TIMESTAMP WITH LOCAL TIME ZONE Type-Datatypes

This type works much like the TIMESTAMP column. It is a 7- or 11-byte field (depending on the precision of the TIMESTAMP), but it is normalized to be stored with the local database’s time zone. To see this, we’ll use the DUMP command once again. First, we create a table with three columns—a DATE, a TIMESTAMP WITH TIME ZONE, and a TIMESTAMP WITH LOCAL TIME ZONE—and then we insert the same value into all three columns:

$ sqlplus eoda/foo@PDB1
create table t( dt date,ts1 timestamp with time zone,ts2 timestamp with local time zone); Table created.
SQL> insert into t (dt, ts1, ts2)values ( timestamp’2014-02-27 16:02:32.212 US/Pacific’, timestamp’2014-02-27 16:02:32.212 US/Pacific’, timestamp’2014-02-27 16:02:32.212 US/Pacific’ );1 row created.
SQL> select dbtimezone from dual;DBT—MST
Now, when we dump those values as follows:
SQL> select dump(dt), dump(ts1), dump(ts2) from t;DUMP(DT)DUMP(TS1)DUMP(TS2)
Typ=12 Len=7: 120,114,2,27,17,3,33
Typ=181 Len=13: 120,114,2,28,1,3,33,12,162,221,0,137,156
Typ=231 Len=11: 120,114,2,27,18,3,33,12,162,221,0

We can see that, in this case, three totally different date/time representations were stored:

•\ DT: This column stored the date/time 27-FEB-2014 16:02:32. The time zone and fractional seconds are lost because we used the DATE type. No time zone conversions were performed at all. We stored the exact date/time inserted, but lost the time zone.

•\ TS1: This column preserved the TIME ZONE information and was normalized to be in UTC with respect to that TIME ZONE. The inserted TIMESTAMP value was in the US/Pacific time zone, which at the time of this writing was eight hours off UTC. Therefore, the stored date/time was 28-FEB-2014 00:02:32. It advanced our input time by eight hours to make it UTC time, and it saved the time zone US/Pacific as the last 2 bytes so this data can be properly interpreted later.

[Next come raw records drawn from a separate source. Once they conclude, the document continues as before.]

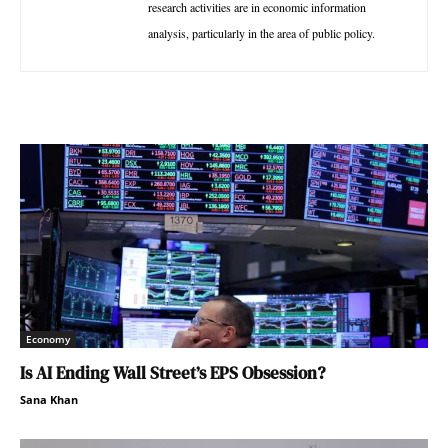
research activities are in economic information
analysis, particularly in the area of public policy.
Economy
Is AI Ending Wall Street’s EPS Obsession?
Sana Khan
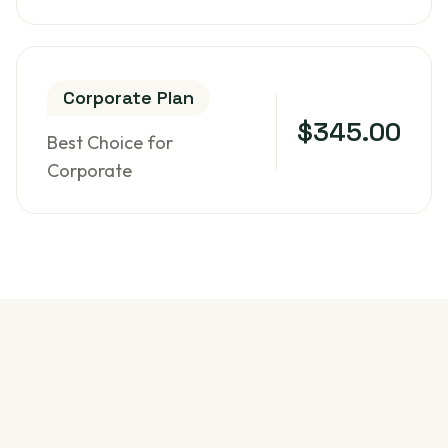
Corporate Plan
$345.00
Best Choice for
Corporate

•\ TS2: This column is assumed to be in the database’s time zone, which is US/Mountain. Now, 16:02:32 US/Pacific is 17:02:32 US/Mountain, so that is what was stored in the bytes …18,3,33… (excess-1 notation; remember to subtract 1).

Since the TS1 column preserved the original time zone in the last 2 bytes, we’ll see the following upon retrieval:
SQL> select ts1, ts2 from t;TS1 TS2
27-FEB-14 04.02.32.212000 PM US/PACIFIC
27-FEB-14 05.02.32.212000 PM

The database would be able to show that information, but the TS2 column with the LOCAL TIME ZONE (the time zone of the database) shows the time in the database’s time zone, which is the assumed time zone for that column (and in fact all columns in this database with the LOCAL TIME ZONE). My database was in the US/Mountain time zone, so 16:02:32 US/Pacific on the way in is now displayed as 5:00 p.m. Mountain time on the way out.

Note You may get slightly different results if the date was stored when the Standard time zone was in effect and then retrieved when Daylight Savings time is in effect. The output in the prior example would show a two-hour difference instead of what you would intuitively think would be a one-hour difference. I only point this out to drive home the fact that time zone math is much more complex than it appears!

The TIMESTAMP WITH LOCAL TIME ZONE provides sufficient support for most applications, if you need not remember the source time zone, but only need a datatype that provides consistent worldwide handling of date/time types. Additionally, the TIMESTAMP(0) WITH LOCAL TIME ZONE provides you the equivalent of a DATE type with time zone support—it consumes 7 bytes of storage and the ability to have the dates stored normalized in UTC form.

One caveat with regard to the TIMESTAMP WITH LOCAL TIME ZONE type is that once you create tables with this column, you will find your database’s time zone is frozen— and you will not be able to change it:
SQL> alter database set time_zone = ‘PST’; alter database set time_zone = ‘PST’ *ERROR at line 1:ORA-30079: cannot alter database timezone when database hasTIMESTAMP WITH LOCAL TIME ZONE columns
SQL> !oerr ora 30079

30079, 00000, “cannot alter database timezone when database has TIMESTAMP WITH LOCAL TIME ZONE columns”
// *Cause: An attempt was made to alter database timezone with
// TIMESTAMP WITH LOCAL TIME ZONE column in the database.
// *Action: Either do not alter database timezone or first drop all the
// TIMESTAMP WITH LOCAL TIME ZONE columns.

It should be obvious why: if you were to change the database’s time zone, you would have to rewrite every single table with a TIMESTAMP WITH LOCAL TIME ZONE because their current values would be wrong, given the new time zone!